Alzheimer: cosa cambia per i medici?
Nei giorni scorsi, The Lancet Neurology ha presentato le nuove linee guida per la diagnosi dei disturbi cognitivi, tra cui l'Alzheimer. Sono le prime raccomandazioni che propongono un uso combinato dei biomarcatori e sono state realizzate dagli esperti delle maggiori Società Scientifiche in Europa, coordinate dall’Università di Ginevra, l'Università di Genova - Irccs Ospedale Policlinico San Martino e dall’Irccs Centro San Giovanni di Dio Fatebenefratelli di Brescia. Consentiranno di dare un nome ai primi segni di deterioramento cognitivo, che possono essere causati dalla malattia di Alzheimer o da un'altra forma di demenza e sono state sviluppate utilizzando la procedura Delphi, coordinata proprio dall’Irccs Fatebenefratelli.
Perché sono importanti per il sistema sanitario nazionale
Perché razionalizzano e ottimizzano i percorsi diagnostici: in breve, si faranno meno esami e si andrà più a colpo sicuro nell'individuare la causa di certi sintomi. Finora, si procedeva in modo più disomogeneo, anche se alcune Regioni si sono poste il problema, hanno investito e hanno anticipato le linee guida: è il caso, per esempio, del Percorso diagnostico terapeutico assistenziale (PDTA) della Lombardia. “Una omogeneizzazione delle procedure a livello europeo è importante, perché consentirà di avere una maggior confrontabilità nelle diagnosi cliniche di diversi paesi” spiega Cristina Geroldi, geriatra dell'Irccs Fatebenefratelli.

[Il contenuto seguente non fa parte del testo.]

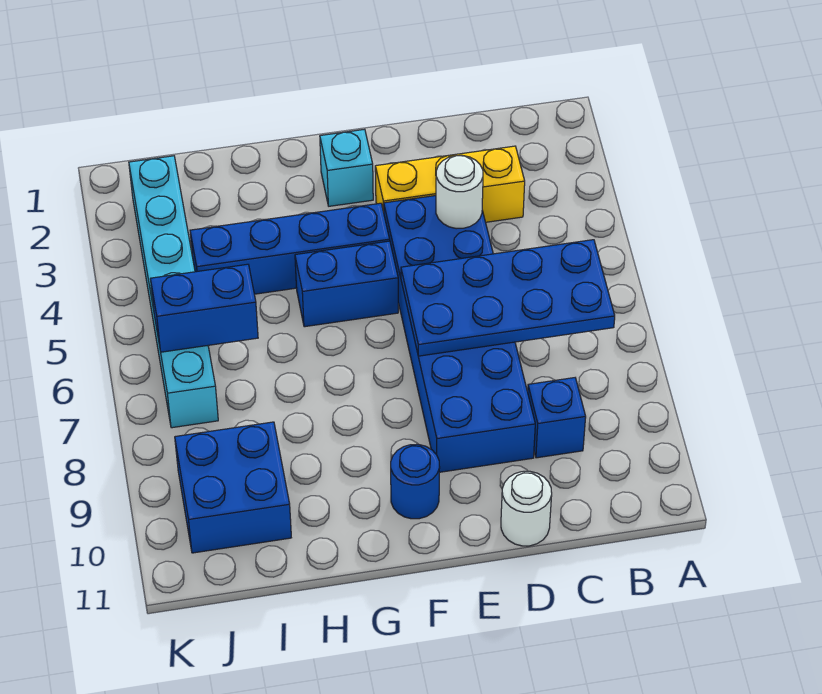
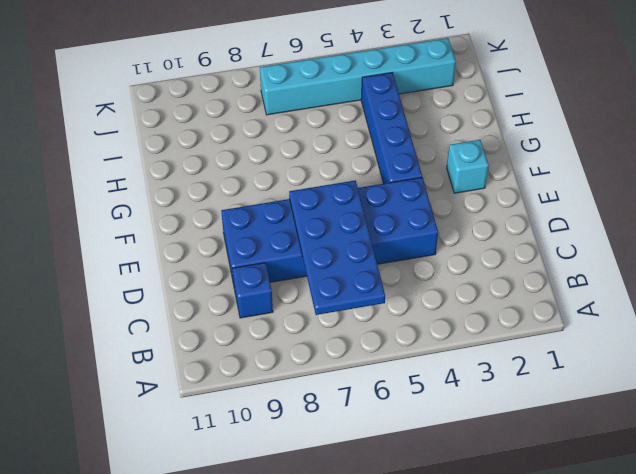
none -> yellow 1x3 brick [375,146,525,222]
none -> white 1x1 round brick [501,471,552,546]
none -> blue 1x2 brick [295,241,398,327]

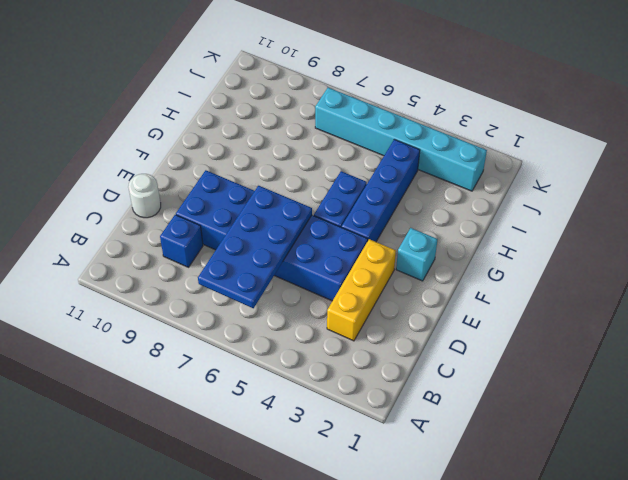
none -> blue 1x1 round brick [391,444,440,519]
none -> blue 2x2 brick [175,422,291,553]
none -> white 1x1 round brick [436,155,483,229]

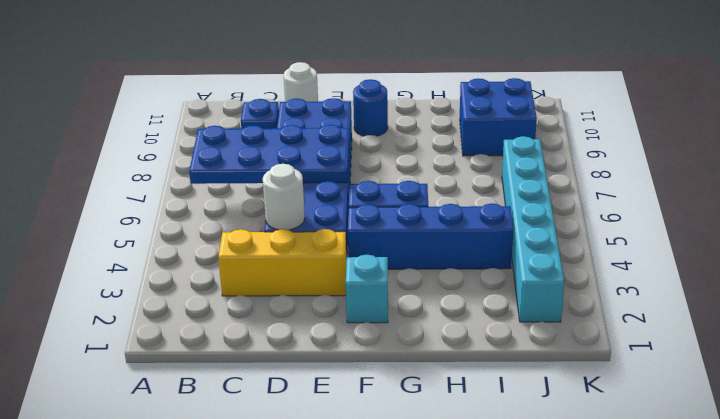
none -> blue 1x2 brick [150,264,258,352]

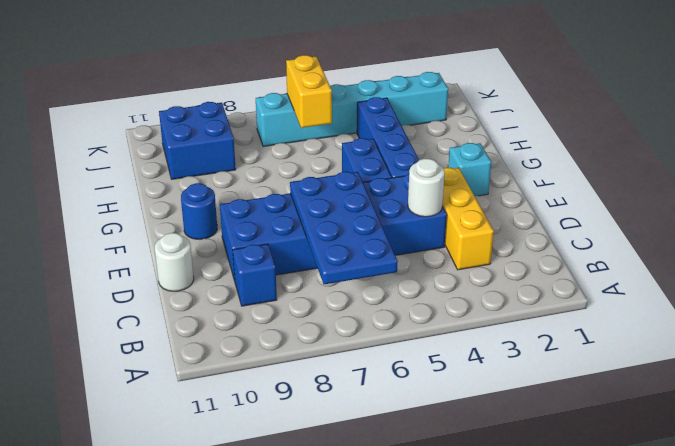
yellow 1x2 brick [286,55,332,128] -> blue 1x2 brick [150,264,258,352]

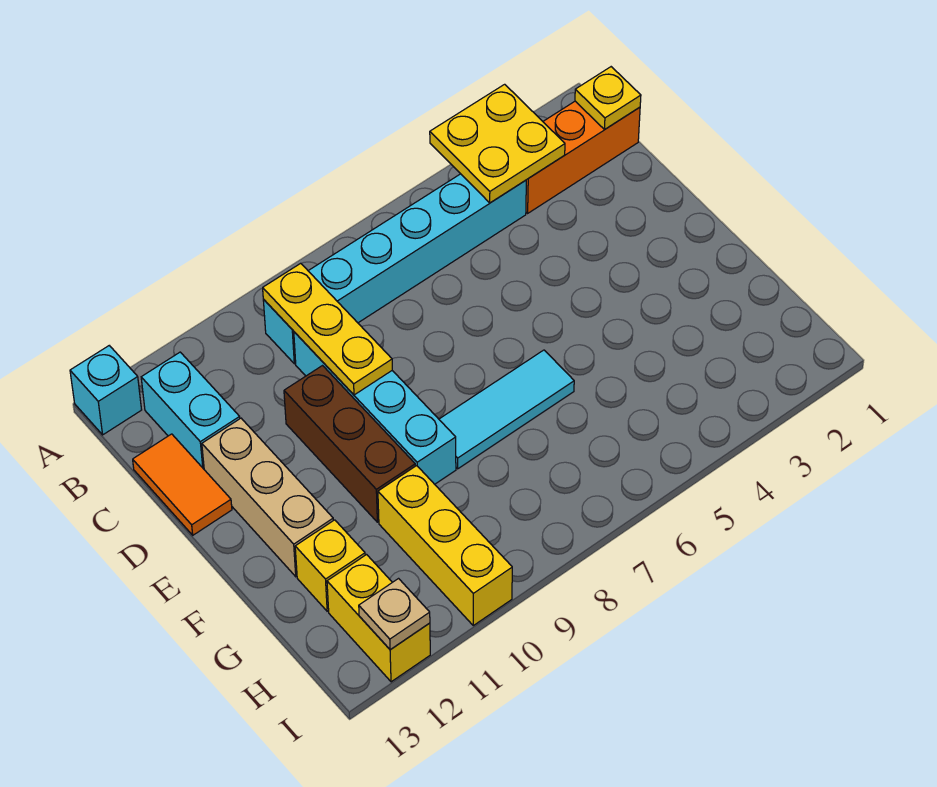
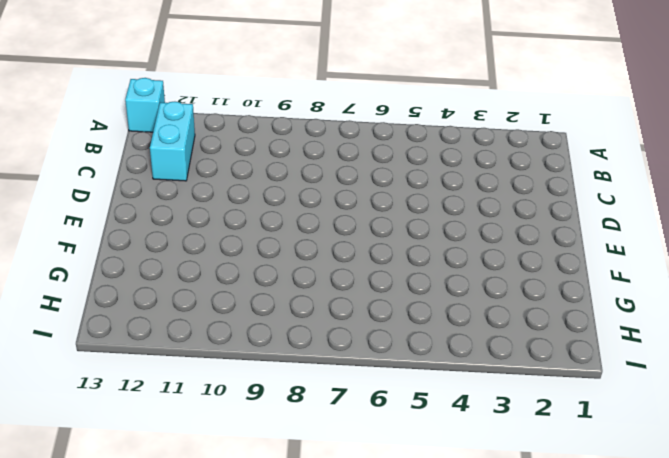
none -> orange 1x3 brick [526,101,640,213]
none -> cyan 1x6 brick [263,174,526,364]
none -> cyan 1x4 brick [294,332,456,484]

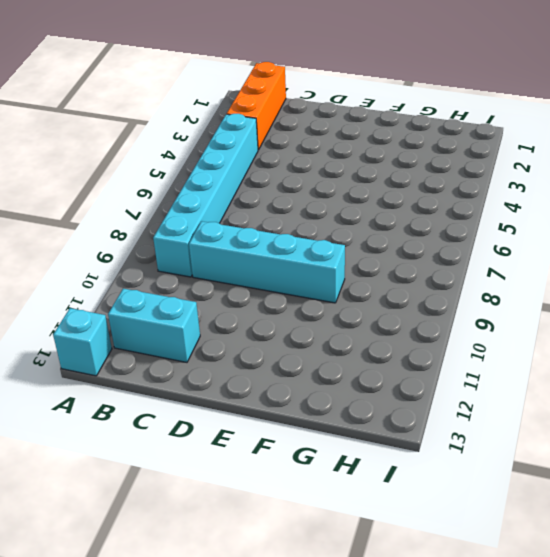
none -> orange 1x2 tile [133,434,232,535]
none -> brown 1x3 brick [284,366,415,522]
none -> tan 1x3 brick [202,418,333,577]

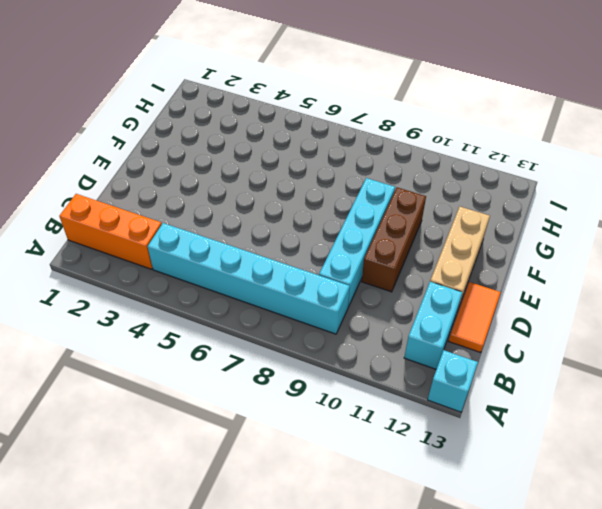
none -> cyan 1x3 tile [439,350,574,469]
none -> yellow 1x3 brick [378,466,512,625]
none -> yellow 1x1 brick [295,520,365,611]

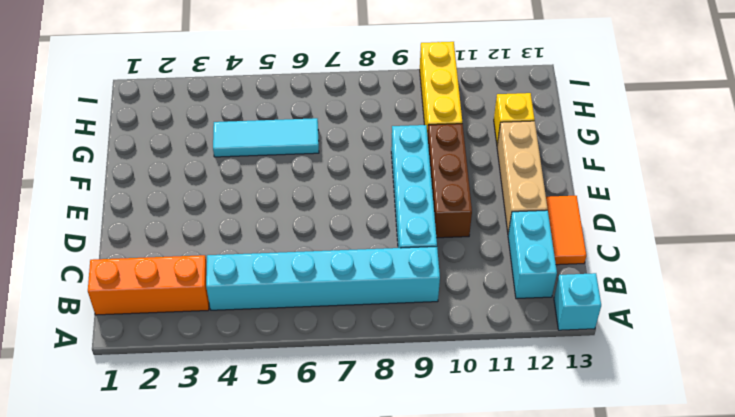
cyan 1x3 tile [213,118,319,157] -> cyan 1x3 tile moved to [439,350,574,469]
none -> yellow 1x2 brick [327,555,430,682]
none -> yellow 2x2 plate [430,84,565,203]
none -> yellow 1x1 plate [575,67,641,129]

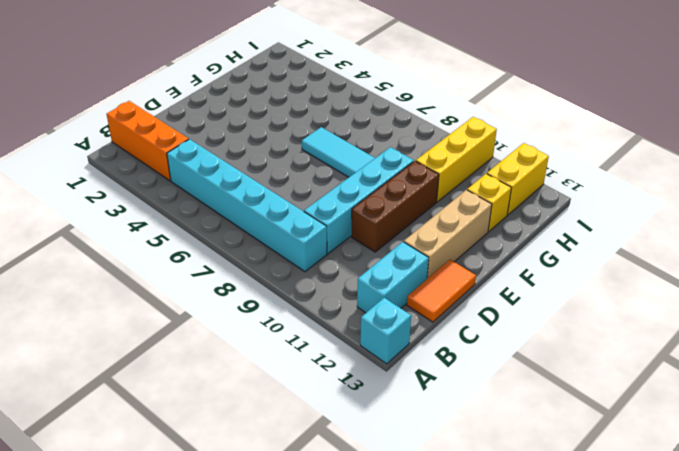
none -> yellow 2x2 plate [430,84,565,203]
none -> yellow 1x1 plate [575,67,641,129]
none -> yellow 1x3 plate [263,263,392,395]

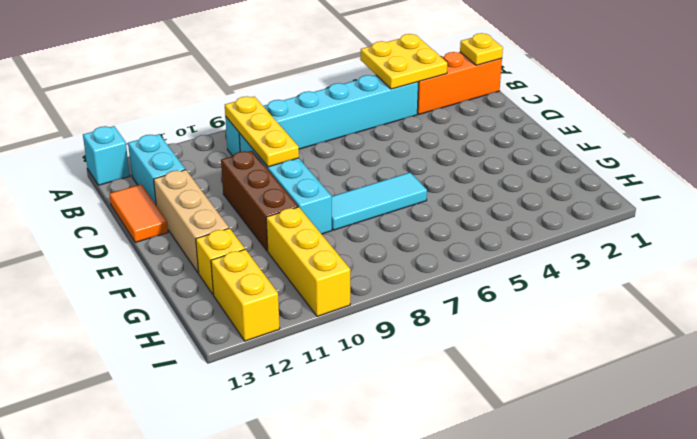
none -> tan 1x1 plate [359,579,430,650]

Cosa cambia per un medico che deve fare una diagnosi
Risponde Geroldi: «Ipotizziamo che si presenti una persona affetta da afasia. Si parte, come si partiva in passato, con una raccolta anamnestica accurata, un esame obiettivo neurologico, un esame di neuroimaging strutturale (Risonanza Magnetica se possibile, oppure TAC), e dei test neuropsicologici, per capire innanzi tutto se il paziente abbia problemi vascolari e che tipo di afasia presenti. Poi però non si procederà random: in assenza di eventi vascolari che possano giustificare l’afasia, se l’ipotesi diagnostica principale sarà quella di una forma frontotemporale, procederemo a una FDG-PET, mentre per escludere in prima battuta una variante logopenica della malattia di Alzheimer valuteremo prima i biomarcatori liquorali. Solo in caso di mancata conferma dell’ipotesi diagnostica principale, si procederà, quindi, all’esecuzione di ulteriori accertamenti. Ciò permetterà di avere una diagnosi in tempi più rapidi e, sulla base degli studi che hanno condotto a queste linee guida, anche più accurata e precoce».
Quali esami si usano
Per la prima volta, le raccomandazioni - implementabili in ogni centro specializzato (CDCD) - non sono centrate sulla malattia, ma sul paziente e i suoi sintomi. A partire da 11 diverse modalità con cui si presenta un deterioramento cognitivo, in 4 passi successivi e con test differenti a seconda del profilo del singolo paziente, si potrà individuare la patologia responsabile in tempi più rapidi e con minori sprechi di risorse. Si utilizzeranno oltre ad analisi del sangue, test cognitivi, risonanza magnetica o TAC e in alcuni casi elettroencefalogramma, ma anche l’analisi di specifici marcatori nel liquido cerebrospinale, PET o SPECT di differenti tipologie, scintigrafie... Quando sarà possibile associare l’utilizzo di biomarcatori rilevabili nel sangue, l’iter potrà ridurre fino al 70% gli esami strumentali inutili.